§ Instructions to follow: Transcribe the text lines from every row below without altering them. Omit the pictures from your transcription.

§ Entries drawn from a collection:
- - -

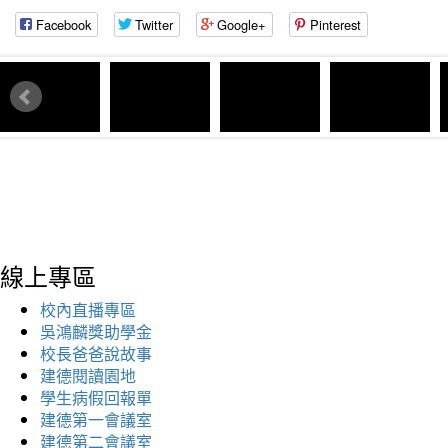
Facebook
Twitter
Google+
Pinterest
線上專區
校內直播專區
吳鴻麟獎助學金
校長爸爸說故事
建德閱讀園地
學生病假回報單
建德第一會議室
建德第二會議室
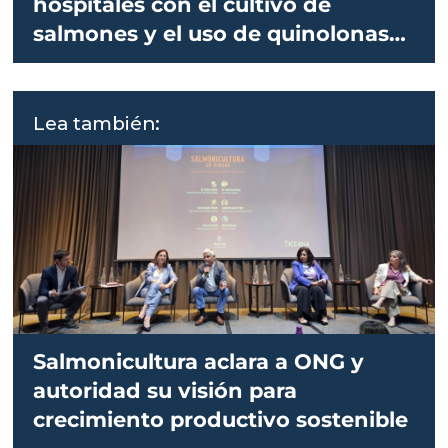
hospitales con el cultivo de
salmones y el uso de quinolonas
es antojadizo”
Lea también:
Salmonicultura aclara a ONG y
autoridad su visión para
crecimiento productivo sostenible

- - -

§ Answer to this task:
Facebook
Twitter
Google+
Pinterest
線上專區
校內直播專區
吳鴻麟獎助學金
校長爸爸說故事
建德閱讀園地
學生病假回報單
建德第一會議室
建德第二會議室
hospitales con el cultivo de
salmones y el uso de quinolonas
es antojadizo”
Lea también:
Salmonicultura aclara a ONG y
autoridad su visión para
crecimiento productivo sostenible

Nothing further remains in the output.